Ad Hominem arguments should always be avoided in any serious discussion. Carmack's (and anyone's) opinion should be taken as it is and discussed only on the basis of what it's stating and nothing else. Said that, I don't think that multithreaded programming is even close to be the main reason why games cost more today than yesterday: producing art assets, organizing 100+ people teams, putting processes in place is impacting the budget more in my opinion.

Fran/Fable
 
I'm not suggesting that one needs to find an optimal solution. If anything, I'd say that is an unreachable goal. I'm just saying that, given time and resources, your dev team will not necessarily come up with a good multithreaded engine.

It's hard enough to get developers to think like a CPU. It's much harder to get them to think like multiple CPUs operating independently.

(Sorry Inane, I hope you don't think i'm picking on u.. :D )

I don't agree with that statement.. When developing video games on either consoles or PC, one doesn't "have" to get the dev's to "think like a CPU" since you could quite easily allow them to work in the layer of the game engine you (or someone else) has built which abstracts totally over the hardware (which could be either single or multicore).. And even if you did, it's not that hard to "think like a CPU" for anyone whose used to working with them at the low-level since they aren't as complex in execution as they are in physical design.. Not to mention the fact that the kinds of people who will be working with at this level in terms of putting together your engine code, optimising etc, are going to be "highly trained, highly intelligent" individuals who have had years of experience dealing with getting CPUs to run your code faster.. And I'm sure many, if not all of tyhem have had some kind of experience dealing with multi-threading systems either practically (at work) or having the theoretical background knowledge provided by almost all academic qualifications in the field of computer science and the like..

To be honest I think all those people who are saying "multi-threading is hard" aren't giving the professional developers who work would be building such systems, enough credit.. John Carmack is by far not the only technical genius in the software industry (he's just passionate about technical creativity and lucky because he's been given the opportunity to be technically creative/inventive for a living..) When you've worked with some of the kinds of people that I have you'll soon realise that everything a programmer does from an external perspective is difficult, but the sheer depth of experience and knowledge most have mean that if you put any team of programmers on such a task, given enough time and resources they are bound to come up with a solution which is both practical (e.g. an engine fast enough to run the kind of games intended), elegant in design and provide the developers enough further knowledge of problem that, should they be given the opportunity again to build a more optimal solution, I've no doubt that they would..

DATA EXTRACTS:

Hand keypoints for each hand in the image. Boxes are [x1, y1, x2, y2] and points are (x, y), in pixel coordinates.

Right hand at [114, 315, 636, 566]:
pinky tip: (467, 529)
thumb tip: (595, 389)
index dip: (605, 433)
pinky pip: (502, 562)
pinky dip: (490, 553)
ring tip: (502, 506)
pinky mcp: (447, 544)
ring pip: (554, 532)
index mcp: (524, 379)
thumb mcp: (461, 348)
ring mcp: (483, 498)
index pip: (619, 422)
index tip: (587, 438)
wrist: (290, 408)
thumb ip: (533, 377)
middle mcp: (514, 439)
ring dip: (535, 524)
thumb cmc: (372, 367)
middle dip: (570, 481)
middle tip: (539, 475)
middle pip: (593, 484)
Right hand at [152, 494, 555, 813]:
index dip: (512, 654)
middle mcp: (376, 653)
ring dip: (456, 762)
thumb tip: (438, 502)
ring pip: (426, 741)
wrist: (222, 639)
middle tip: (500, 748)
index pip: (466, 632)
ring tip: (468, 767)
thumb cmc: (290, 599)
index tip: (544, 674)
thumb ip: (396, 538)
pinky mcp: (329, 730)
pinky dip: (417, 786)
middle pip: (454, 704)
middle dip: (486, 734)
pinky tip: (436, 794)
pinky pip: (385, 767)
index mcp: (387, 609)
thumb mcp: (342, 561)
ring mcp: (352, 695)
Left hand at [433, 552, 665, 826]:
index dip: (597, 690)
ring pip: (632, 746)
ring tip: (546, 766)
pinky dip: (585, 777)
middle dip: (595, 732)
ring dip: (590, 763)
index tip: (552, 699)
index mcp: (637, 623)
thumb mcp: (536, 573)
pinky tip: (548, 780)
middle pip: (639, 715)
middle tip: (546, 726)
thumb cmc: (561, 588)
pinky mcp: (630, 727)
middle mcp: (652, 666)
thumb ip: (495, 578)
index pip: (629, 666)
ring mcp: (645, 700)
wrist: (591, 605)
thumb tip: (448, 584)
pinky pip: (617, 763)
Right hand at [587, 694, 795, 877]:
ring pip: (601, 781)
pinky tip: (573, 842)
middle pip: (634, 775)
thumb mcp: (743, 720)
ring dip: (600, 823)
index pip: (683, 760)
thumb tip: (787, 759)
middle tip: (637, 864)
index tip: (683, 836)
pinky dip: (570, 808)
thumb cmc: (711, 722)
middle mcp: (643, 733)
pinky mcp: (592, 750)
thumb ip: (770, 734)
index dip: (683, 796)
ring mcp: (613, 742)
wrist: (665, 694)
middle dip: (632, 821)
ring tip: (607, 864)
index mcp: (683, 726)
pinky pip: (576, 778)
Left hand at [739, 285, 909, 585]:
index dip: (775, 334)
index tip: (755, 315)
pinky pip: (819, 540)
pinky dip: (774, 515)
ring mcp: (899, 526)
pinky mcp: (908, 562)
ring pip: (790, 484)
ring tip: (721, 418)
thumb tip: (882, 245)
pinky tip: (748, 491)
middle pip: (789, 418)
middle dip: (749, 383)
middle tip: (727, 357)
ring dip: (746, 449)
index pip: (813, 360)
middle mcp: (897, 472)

TASKS TO PERFORM:
1) In the multithreading discussion, what does the first writer name as affecting game budgets more than multithreaded programming?
2) Check each statement against the multithreading discussion and answer yes or no, quoting the words that decide it: (a) The first writer considers multithreaded programming the main reason games cost more today. (b) One writer calls finding an optimal solution an unreachable goal. (c) The discussion describes John Carmack as the only technical genius in the software industry.
3) Reproduce the multithreading discussion word for word from "I'm not suggesting" to "good multithreaded engine.".
Rely only on the multithreading discussion for your answers.

EXERCISE RESULTS:
1) Producing art assets, organizing 100+ people teams, and putting processes in place.

2)
(a) No: "I don't think that multithreaded programming is even close to be the main reason why games cost more today than yesterday"
(b) Yes: "If anything, I'd say that is an unreachable goal."
(c) No: "John Carmack is by far not the only technical genius in the software industry"

3)
I'm not suggesting that one needs to find an optimal solution. If anything, I'd say that is an unreachable goal. I'm just saying that, given time and resources, your dev team will not necessarily come up with a good multithreaded engine.